Business Management for Every Enterprise

Unit 5

Corporations

Nature and Classification

A corporation is a creature of statute, an artificial “person.”

- The dictionary defines "corporation" as "a number of persons united in one body for a purpose.“

- Recent Supreme Court rulings have allowed corporations to spend money in candidate elections, or on religious grounds, refuse to comply with federal mandate to cover birth control in employee health plans.

- Corporations can have one or more shareholders.

-Owners can be natural persons or other businesses.

- Corporation substitutes itself for shareholders.

-Has constitutional guarantees of free speech, due process, and freedom from unreasonable search and seizure. 


Corporate Personnel

Responsibility for overall management of the company rests with the Board of Directors.

A Board of Directors (B of D) is a group of individuals, elected to represent stockholders. A Board’s mandate is to establish policies for corporate management and make decisions on major company issues. Every public company must have a board of directors. Some private and nonprofit organizations also have a Board of Directors.

Shareholders can sue corporations and be sued by corporations. 


Limited Liability of Shareholders

One of the key advantages of corporations is limited liability of owners (shareholders).

In certain situations, the corporate “veil” of limited liability can be pierced, holding the shareholders personally liable. 

Shareholders will usually only be liable for a corporations debt if the cosigned or personally guaranteed that debt. 

Shareholders may also be held liable if a creditor can prove shareholders comingled personal and business funds.    

Torts and Criminal Acts

Corporation is liable for the torts committed by its agents or officers.

- Tort: a civil wrong that causes someone else to suffer loss or harm resulting in legal liability for the person who commits the tortious act. 

Corporation cannot be liable for criminal acts, but only fined.

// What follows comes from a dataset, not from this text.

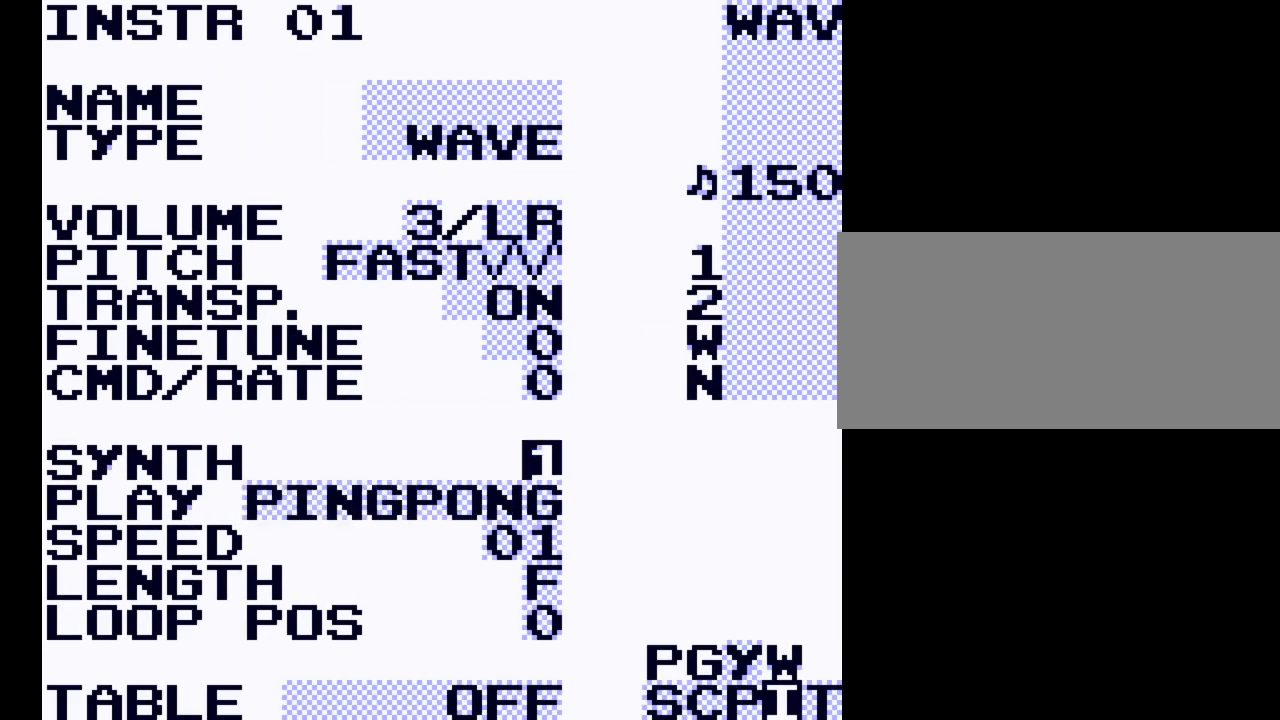
{"buttons": ["A"], "events": [[300, "A", "down"]]}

However, responsible officers may go to prison 

S Corporation

A Subchapter S (S Corporation) is a form of corporation that meets specific Internal Revenue Code requirements, giving a corporation with 100 shareholders or less the benefit of incorporation while being taxed as a partnership. The corporation can pass income directly to shareholders and avoid the double taxation that is inherent with the dividends of public companies, while still enjoying the advantages of the corporate structure. Requirements include being a domestic corporation, not having more than 100 shareholders, including only eligible shareholders and having only one class of stock.


Corporate Financing: Bonds

Issued by firms and government at all levels.

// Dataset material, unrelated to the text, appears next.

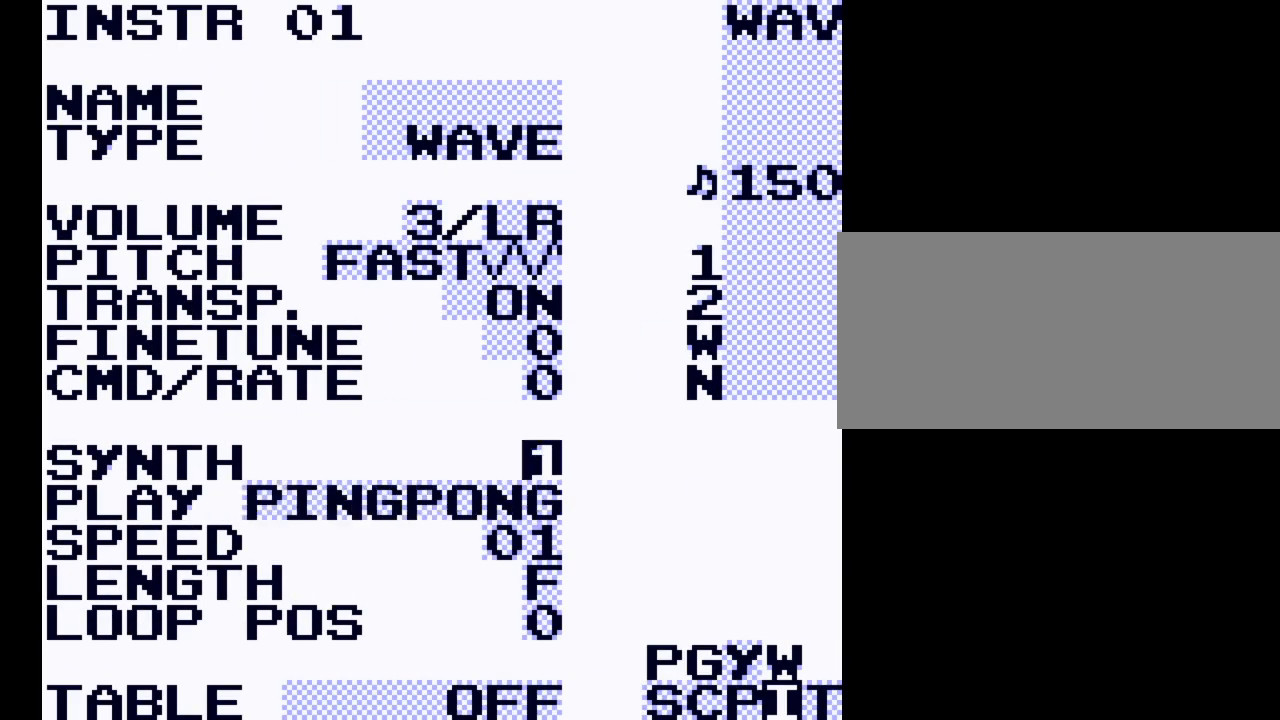
{"buttons": [], "events": [[67, "DPAD_RIGHT", "down"], [133, "DPAD_RIGHT", "up"], [267, "A", "up"]]}
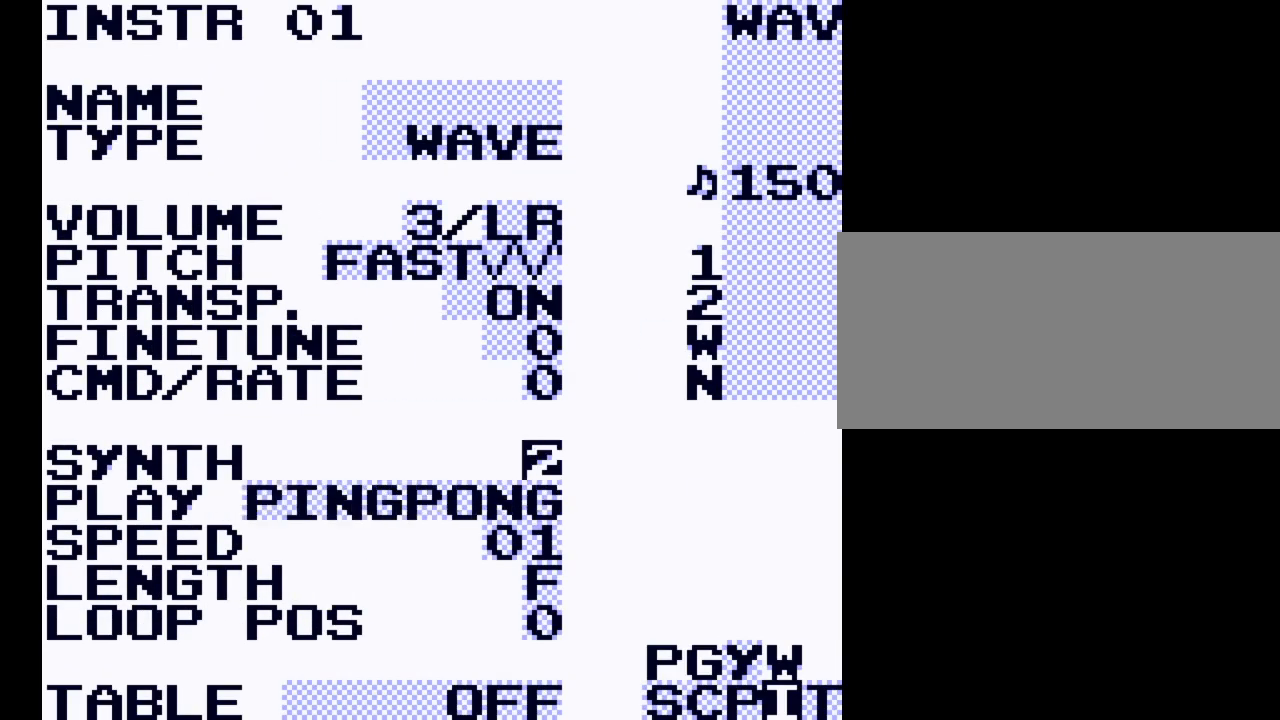
{"buttons": [], "events": [[67, "SELECT", "down"], [200, "DPAD_UP", "down"], [300, "DPAD_UP", "up"], [333, "SELECT", "up"]]}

- Normally have a maturity date – when principal is returned to investor.
- Sometimes referred to as fixed income securities, because bondholders receive fixed-dollar interest payments.
-Bond indenture: lending agreement  

Corporate Financing: Stocks

Common stock – Represents true ownership of a corporation. Provides proportional ownership interest reflected in voting, control, earnings and assets. Shareholders receive dividends declared by the Board of Directors.

Preferred stock - Preferred shareholders have priority over common stockholders when it comes to dividends, which generally yield more than common stock and can be paid monthly or quarterly. These dividends can be fixed or set in terms of a benchmark interest rate like the LIBOR​. Adjustable-rate shares specify certain factors that influence the dividend yield, and participating shares can pay additional dividends that are reckoned in terms of common stock dividends or the company's profits.


Corporate Financing: Other

Venture Capital - In a venture capital deal, large ownership chunks of a company are created and sold to a few investors through independent limited partnerships that are established by venture capital firms. Sometimes these partnerships consist of a pool of several similar enterprises.

Private Equity Capital -  Private equity comes primarily from institutional investors and accredited investors, who can dedicate substantial sums of money for extended time periods. In most cases, considerably long holding periods are often required for private equity investments


One important difference between venture capital and other private equity deals, however, is that venture capital tends to focus on emerging companies seeking substantial funds for the first time , while private equity tends to fund larger, more established companies that are seeking an equity infusion or a chance for company founders to transfer some of their ownership stake.